### THE TASK
The answer should be an exact repeat of the stretch of material below from the line containing "Resolved, that the guarantee" through the line containing "The Rector and Visitors being".

[Start of section]

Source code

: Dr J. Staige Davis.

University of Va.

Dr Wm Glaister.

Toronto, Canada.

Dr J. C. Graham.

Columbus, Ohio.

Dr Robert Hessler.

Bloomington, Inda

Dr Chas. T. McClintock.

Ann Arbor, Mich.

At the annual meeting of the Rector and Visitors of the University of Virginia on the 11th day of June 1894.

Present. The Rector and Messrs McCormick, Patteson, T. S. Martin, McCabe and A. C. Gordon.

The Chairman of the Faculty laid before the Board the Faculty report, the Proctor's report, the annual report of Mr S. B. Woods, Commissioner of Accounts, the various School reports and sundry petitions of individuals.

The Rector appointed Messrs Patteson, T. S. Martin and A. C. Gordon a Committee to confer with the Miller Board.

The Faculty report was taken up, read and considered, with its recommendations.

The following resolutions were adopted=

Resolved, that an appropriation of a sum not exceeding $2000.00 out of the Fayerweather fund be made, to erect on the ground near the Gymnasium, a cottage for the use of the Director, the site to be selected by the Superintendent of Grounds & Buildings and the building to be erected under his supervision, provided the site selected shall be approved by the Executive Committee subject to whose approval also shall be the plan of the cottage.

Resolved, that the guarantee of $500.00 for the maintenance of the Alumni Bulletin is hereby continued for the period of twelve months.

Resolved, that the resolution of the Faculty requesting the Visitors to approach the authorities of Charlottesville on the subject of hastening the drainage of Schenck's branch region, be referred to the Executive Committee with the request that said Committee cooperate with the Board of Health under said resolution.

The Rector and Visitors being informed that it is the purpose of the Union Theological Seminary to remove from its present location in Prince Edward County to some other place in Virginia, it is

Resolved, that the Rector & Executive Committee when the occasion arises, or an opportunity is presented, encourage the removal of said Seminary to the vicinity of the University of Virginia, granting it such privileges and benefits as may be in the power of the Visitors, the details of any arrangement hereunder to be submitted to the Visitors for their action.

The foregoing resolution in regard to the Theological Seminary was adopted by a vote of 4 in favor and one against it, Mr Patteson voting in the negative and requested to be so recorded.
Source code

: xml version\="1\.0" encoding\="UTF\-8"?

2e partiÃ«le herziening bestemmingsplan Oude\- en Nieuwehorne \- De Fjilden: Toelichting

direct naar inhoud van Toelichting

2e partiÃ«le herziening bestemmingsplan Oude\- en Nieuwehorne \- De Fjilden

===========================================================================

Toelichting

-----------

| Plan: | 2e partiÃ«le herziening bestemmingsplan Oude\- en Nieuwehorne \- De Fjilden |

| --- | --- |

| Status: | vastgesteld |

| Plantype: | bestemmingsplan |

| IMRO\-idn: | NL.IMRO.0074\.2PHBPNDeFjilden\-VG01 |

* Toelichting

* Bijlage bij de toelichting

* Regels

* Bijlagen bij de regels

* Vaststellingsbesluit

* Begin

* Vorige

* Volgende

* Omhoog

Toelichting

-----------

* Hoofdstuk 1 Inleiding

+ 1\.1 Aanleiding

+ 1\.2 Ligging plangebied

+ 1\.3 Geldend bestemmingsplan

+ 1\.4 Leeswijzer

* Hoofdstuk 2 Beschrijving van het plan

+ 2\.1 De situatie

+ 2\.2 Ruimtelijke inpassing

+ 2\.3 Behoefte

[End of section]

### SOLUTION FOR THIS EXERCISE
Resolved, that the guarantee of $500.00 for the maintenance of the Alumni Bulletin is hereby continued for the period of twelve months.

Resolved, that the resolution of the Faculty requesting the Visitors to approach the authorities of Charlottesville on the subject of hastening the drainage of Schenck's branch region, be referred to the Executive Committee with the request that said Committee cooperate with the Board of Health under said resolution.

The Rector and Visitors being informed that it is the purpose of the Union Theological Seminary to remove from its present location in Prince Edward County to some other place in Virginia, it is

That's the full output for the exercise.